START Document extract

On 10/04/2024 9:52, Daniel Wagner wrote:
> On Tue, Apr 09, 2024 at 11:26:00PM +0300, Sagi Grimberg wrote:
>>
>> On 09/04/2024 12:35, Daniel Wagner wrote:
>>> From: Hannes Reinecke <[email protected]>
>>>
>>> Any authentication errors which are generated internally are always
>>> non-retryable, so use negative error codes to ensure they are not
>>> retried.
>> The patch title says that any authentication error is not retryable, and
>> the patch body says "authentication errors which are generated locally
>> are non-retryable" so which one is it?
> Forgot to update the commit message. What about:
>
> All authentication errors are non-retryable, so use negative error
> codes to ensure they are not retried.
>
> ?

I have a question, what happens if nvmet updated its credentials (by the
admin) and in the period until
the host got his credentials updated, it happens to
disconnect/reconnect. It will see an authentication
error, so it will not retry and remove the controller altogether?

Sounds like an issue to me.

2024-04-10 12:06:09

by Hannes Reinecke

[permalink] [raw]
Subject: Re: [PATCH v5 1/6] nvme: authentication error are always non-retryable

On 4/10/24 12:21, Sagi Grimberg wrote:
>
>
> On 10/04/2024 9:52, Daniel Wagner wrote:
>> On Tue, Apr 09, 2024 at 11:26:00PM +0300, Sagi Grimberg wrote:
>>>
>>> On 09/04/2024 12:35, Daniel Wagner wrote:
>>>> From: Hannes Reinecke <[email protected]>
>>>>
>>>> Any authentication errors which are generated internally are always
>>>> non-retryable, so use negative error codes to ensure they are not
>>>> retried.
>>> The patch title says that any authentication error is not retryable, and
>>> the patch body says "authentication errors which are generated locally
>>> are non-retryable" so which one is it?
>> Forgot to update the commit message. What about:
>>
>>    All authentication errors are non-retryable, so use negative error
>>    codes to ensure they are not retried.
>>
>> ?
>
> I have a question, what happens if nvmet updated its credentials (by the
> admin) and in the period until the host got his credentials updated, it
> happens to disconnect/reconnect. It will see an authentication
> error, so it will not retry and remove the controller altogether?
>
> Sounds like an issue to me.

Usual thing: we cannot differentiate (on the host side) whether the
current PSK is _about_ to be replaced; how should the kernel
know that the admin will replace the PSK in the next minutes?

But that really is an issue with the standard. Currently there is no
way how a target could inform the initiator that the credentials have
been updated.

We would need to define a new status code for this.
In the meantime the safe operations model is to set a lifetime
for each PSK, and ensure that the PSK is updated on both sides
during the lifetime. With that there is a timeframe during which
both PSKs are available (on the target), and the older will expire
automatically once the lifetime limit is reached.

END Document extract
START Data provided

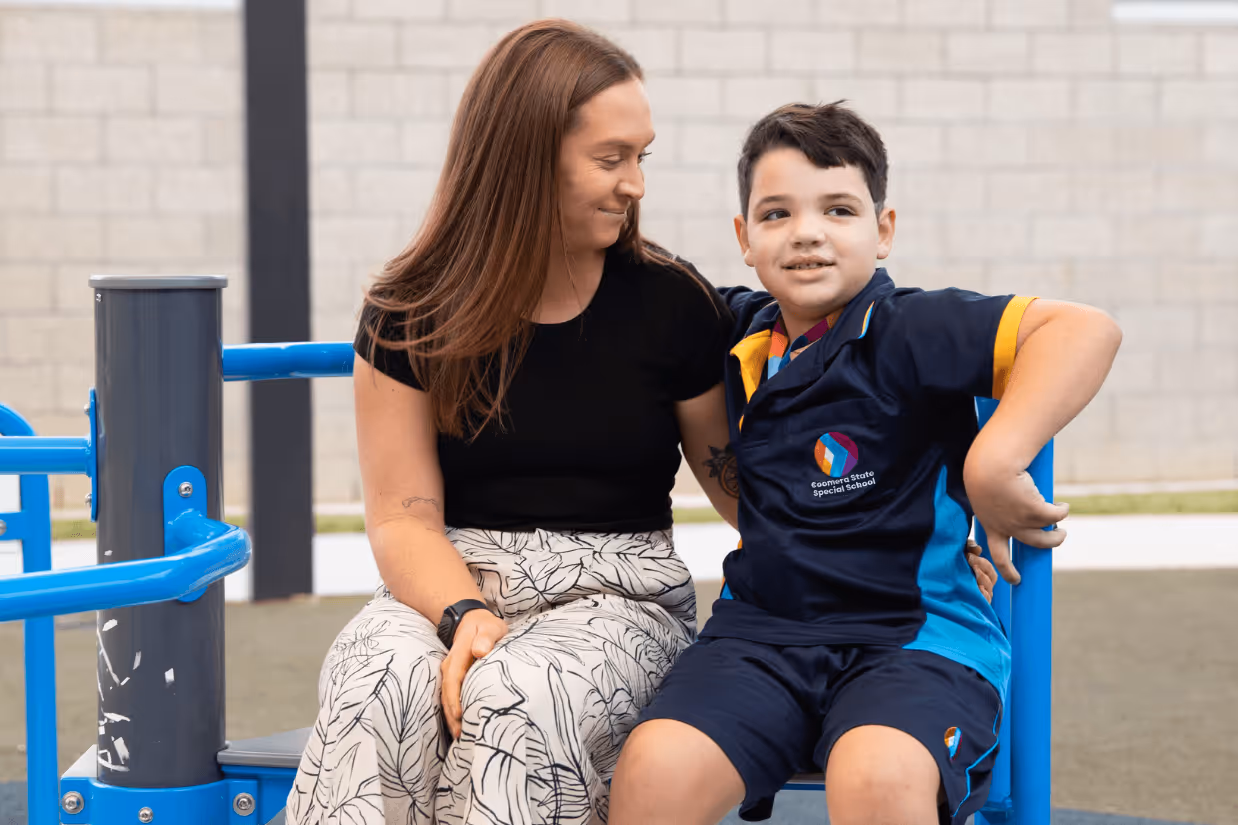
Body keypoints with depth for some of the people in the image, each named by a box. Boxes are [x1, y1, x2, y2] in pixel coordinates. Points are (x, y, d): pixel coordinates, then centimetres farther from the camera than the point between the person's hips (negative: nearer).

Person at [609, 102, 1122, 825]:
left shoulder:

END Data provided

- Required tasks -
(A) Name every person mentioned by name in the thread on authentication errors.
(B) Decide whether each statement below agrees with the thread on authentication errors. Answer yes or no, and quote the words that settle it.
(i) The host side can tell whether the current PSK is about to be replaced.
(ii) A target currently has a way to let the initiator know that the credentials have been updated.
(iii) The suggested safe approach is to give each PSK a lifetime.
(C) Quote the thread on authentication errors word for word, starting at "We would need" and ending at "limit is reached.".

- Expected results -
(A) Daniel Wagner, Sagi Grimberg, Hannes Reinecke

(B)
(i) No: "we cannot differentiate (on the host side) whether the current PSK is _about_ to be replaced"
(ii) No: "Currently there is no way how a target could inform the initiator that the credentials have been updated."
(iii) Yes: "In the meantime the safe operations model is to set a lifetime for each PSK"

(C)
We would need to define a new status code for this.
In the meantime the safe operations model is to set a lifetime
for each PSK, and ensure that the PSK is updated on both sides
during the lifetime. With that there is a timeframe during which
both PSKs are available (on the target), and the older will expire
automatically once the lifetime limit is reached.